Though not imprecise, as H.Pulton himself notes, some terms may not always play well with certain perspectives. The reader should be informed:

 

i. The official United Nations appellation (April 1993) and accepted in the country's subsequent parliamentary vote (May 1993), the temporary name "Former Yugoslav Republic Of Macedonia" (FYROM), is a product of compromise. Its nationals and deriving diaspora are more likely than not to refer to the state by dropping the adjectives "Former Yugoslav", and similar consistency is exhibited by their Greek neighbors and diaspora in maintaining them.
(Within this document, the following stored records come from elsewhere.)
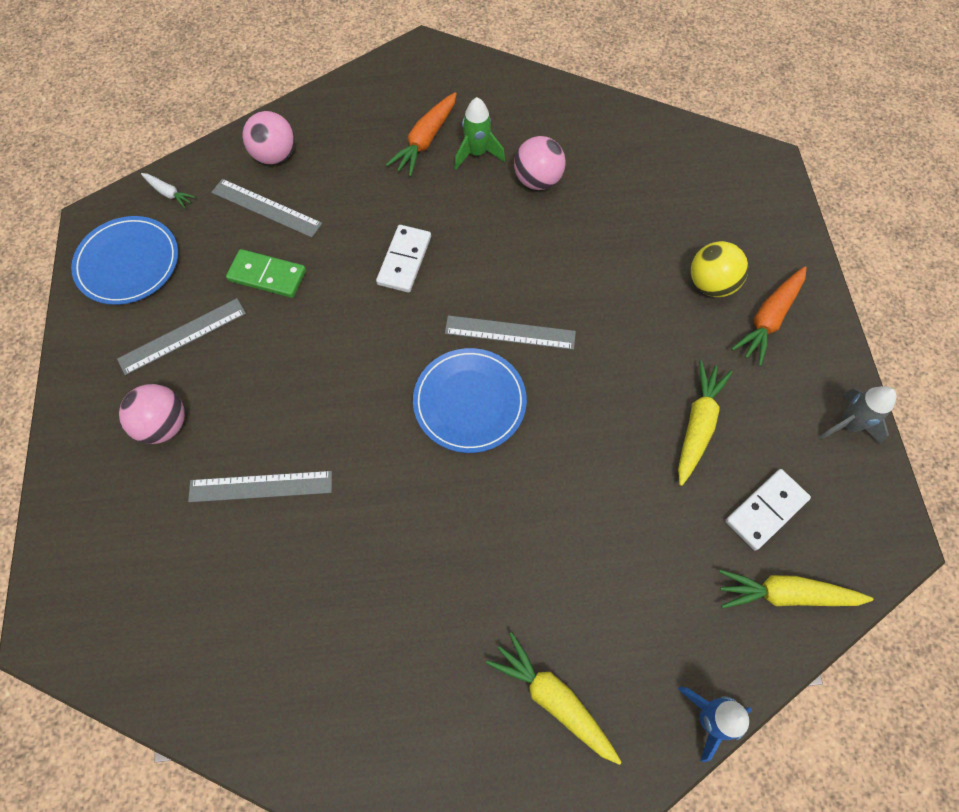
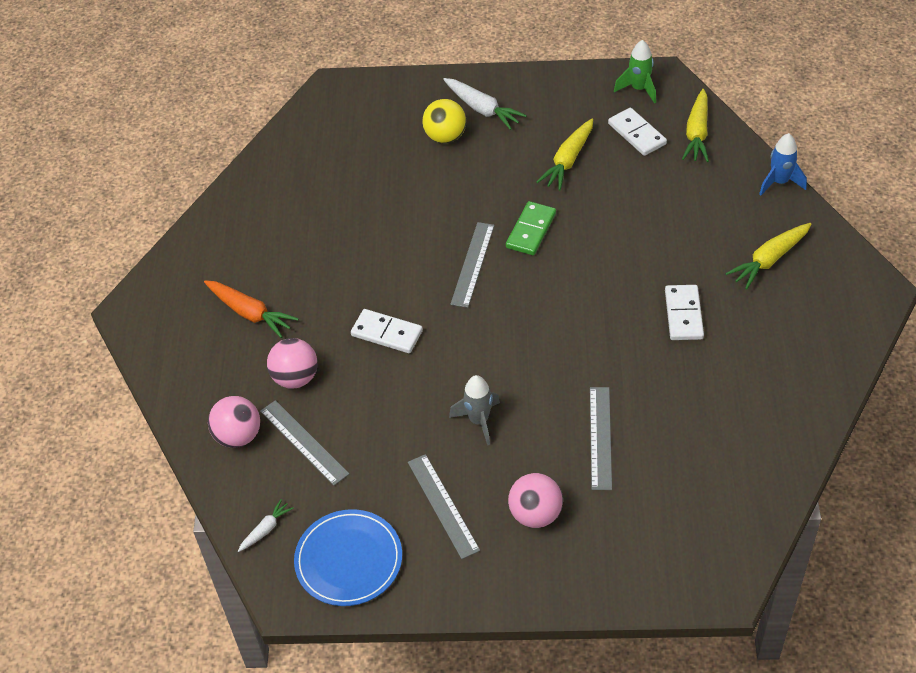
camera: 80 degrees left, 15 degrees down
grey ruler [211,179,322,238] -> grey ruler turned 75 degrees counterclockwise [260,400,349,485]
green domino [226,249,306,298] -> green domino moved to [506,201,556,255]
blue plate [413,348,527,453] -> none
green rocket [454,97,505,169] -> green rocket moved to [614,40,656,104]
pink ball [514,136,566,190] -> pink ball moved to [267,338,317,389]
yellow carrot [678,361,733,486] -> yellow carrot turned 90 degrees counterclockwise [536,119,593,190]
orange carrot [731,266,807,366] -> white carrot [443,78,527,130]
grey rocket [819,386,896,445] -> grey rocket moved to [449,375,500,445]
none -> white domino [665,285,704,340]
The negotiations over the name issue have produced noting yet -if they even continue at all.

 

ii. On the other hand the employment of another adjective, Aegean (in the term "Aegean Macedonia"), is more likely than not to annoy your Greek conservationist this time. That is not only due to the implicit refusal of the 'historical' Macedonia (and the powerful connotations it has had in the culture for centuries): part of the negative charge has to do with the consistent employment of the term by the parties who in the past aimed or championed the annexation of Greece, harboring expansionist territorial aspirations.

 

In short, it may be very hard to be 'politically correct' with all parties (if conversing in public) even if not intending to offend.